Common examples include:

  • Existing tenancy.
  • Occupiers who are not the owners.
  • Seller stay-back after completion.
  • Outstanding charges or bills that need settlement attention.
  • Mortgage redemption or discharge timing.
  • Unfinished repair obligations or reinstatement issues.
  • Company-owned, trust-held, estate-related, or power-of-attorney transactions.

A practical workflow is:

  1. Identify the issue as soon as it appears.
  2. Confirm the facts with documents or clear written confirmation.
  3. Send the issue to the lawyer in writing before the draft is prepared.

Example: a buyer may say they are comfortable buying a tenanted unit, but that still changes the instructions. The SPA and completion planning may need to reflect ongoing occupation, handover timing, and what documents or expectations matter at completion. Likewise, if a seller needs temporary stay-back, that is not a casual side arrangement. It changes possession planning and should be raised early.

For tenancy-related workflow, see What Property Agents Handle in Tenancy Paperwork. For file discipline and audit trail, see What Records Property Agents Should Keep for CEA Compliance.

9

What is a simple pre-SPA checklist an agent can use before calling the lawyer?

Use this working checklist to make sure your instructions are complete before drafting starts.

  • Confirm the purchase price in writing.
  • Confirm the deposit arrangement and timing in writing.
  • Confirm the intended completion date or completion window.
  • Record every special condition, including stay-back, repairs, approvals, or tenancy-related points.
  • Verify buyer and seller legal names against official identification.
  • Check who the legal owners are and who has authority to sign.
  • Flag any co-owner, company, estate, trust, or power-of-attorney situation.
  • Cross-check the full property address, unit number, development name, and any available title or lot references.
  • Prepare a written inclusion and exclusion list for fixtures, appliances, built-ins, and loose items.
  • Confirm handover items such as keys, access cards, remotes, manuals, and inspection timing.
  • Confirm whether the property will be vacant, occupied, tenanted, or subject to stay-back at completion.
  • Flag any outstanding charges, mortgage discharge timing, or repair obligations.
  • Send all non-standard points to the lawyer in one clear written brief.
  • If any item is still uncertain, pause drafting instructions until it is verified.
10

Can I explain the SPA to clients, or should I leave that to the lawyer?

Key takeaway

Explain the commercial deal and practical process, but leave legal interpretation of the SPA to the conveyancing lawyer.

Yes, the agent should explain what was agreed commercially, what happens next in the transaction, and what the parties should expect on handover and completion.
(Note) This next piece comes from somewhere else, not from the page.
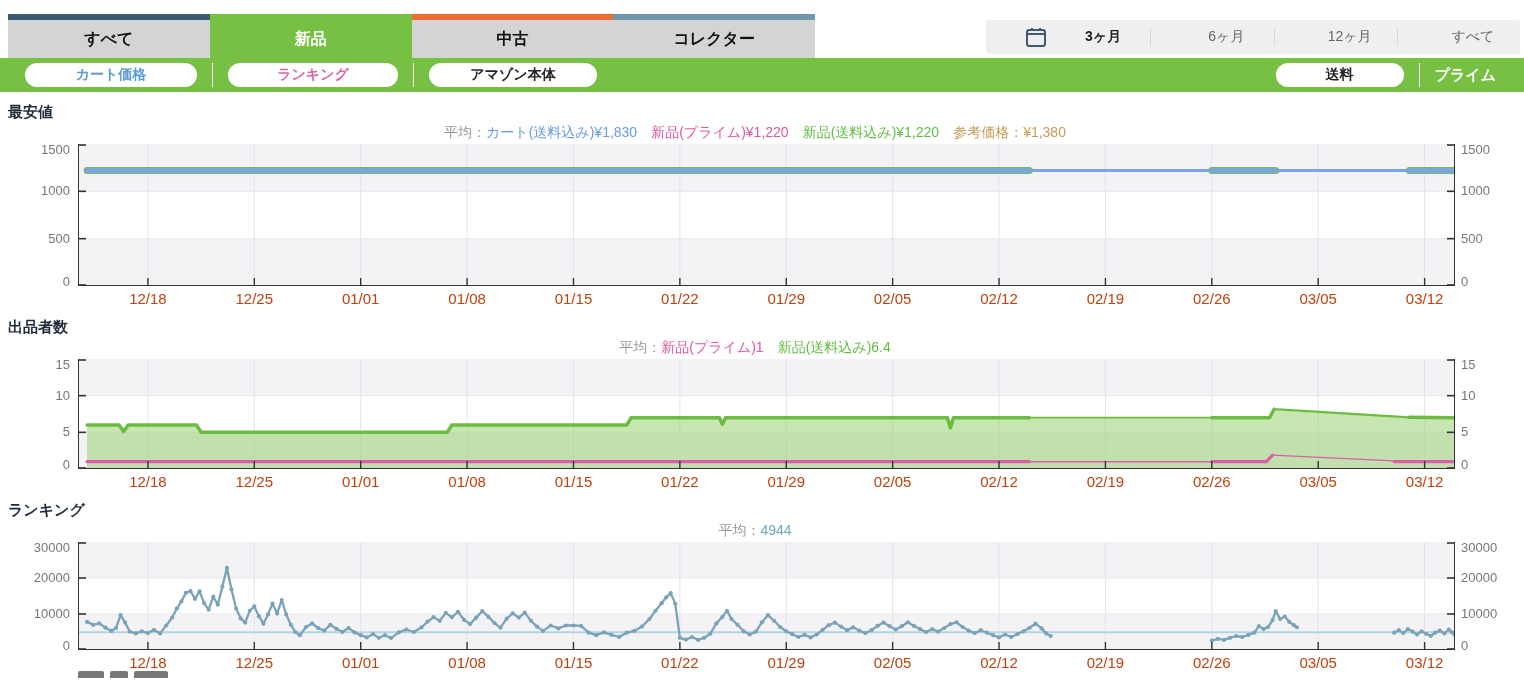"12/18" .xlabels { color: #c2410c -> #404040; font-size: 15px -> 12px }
That is part of good transaction management.

What you should not do is interpret clause wording as legal advice or give definitive views on legal rights, liability, breach consequences, or how a disputed clause will be enforced. Those are lawyer questions.
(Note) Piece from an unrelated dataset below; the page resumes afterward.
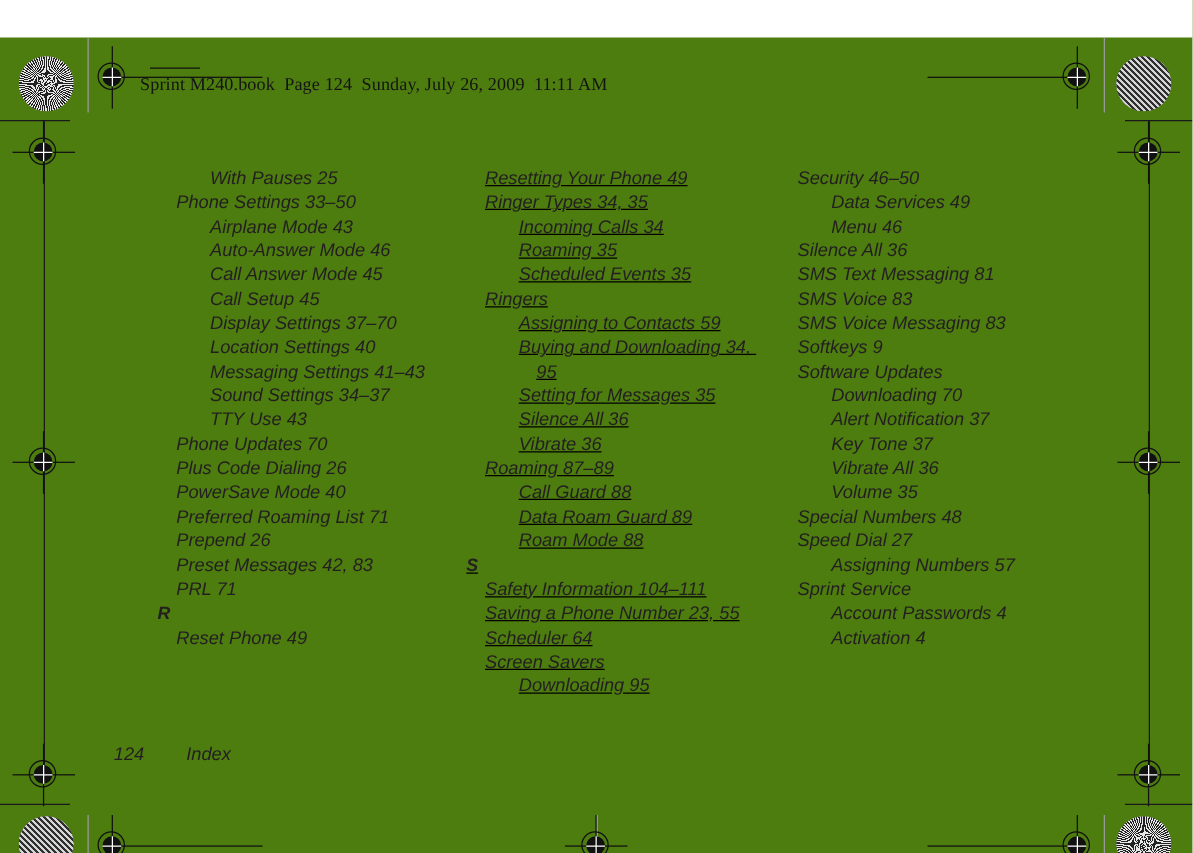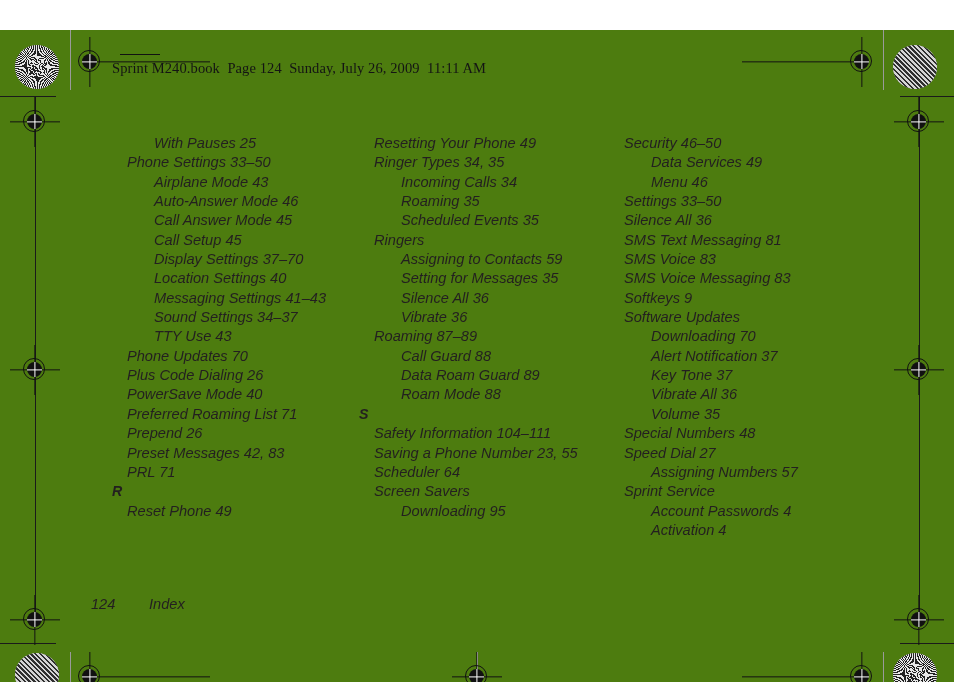"With Pauses 25" .columns { left: 0 -> 14px }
A useful client-facing line is: "I can explain the agreed deal and the process, but your lawyer should explain the legal meaning of the SPA and advise you on any clause concerns."

That approach helps in real situations. For example, if a client asks, "Does this clause fully protect my stay-back arrangement?" or "What happens legally if the other side does not complete on time?" you should hand that to the lawyer. If the client asks, "Which items did we agree will remain in the unit?" or "When is the inspection supposed to happen?" that is squarely within the agent’s coordination role.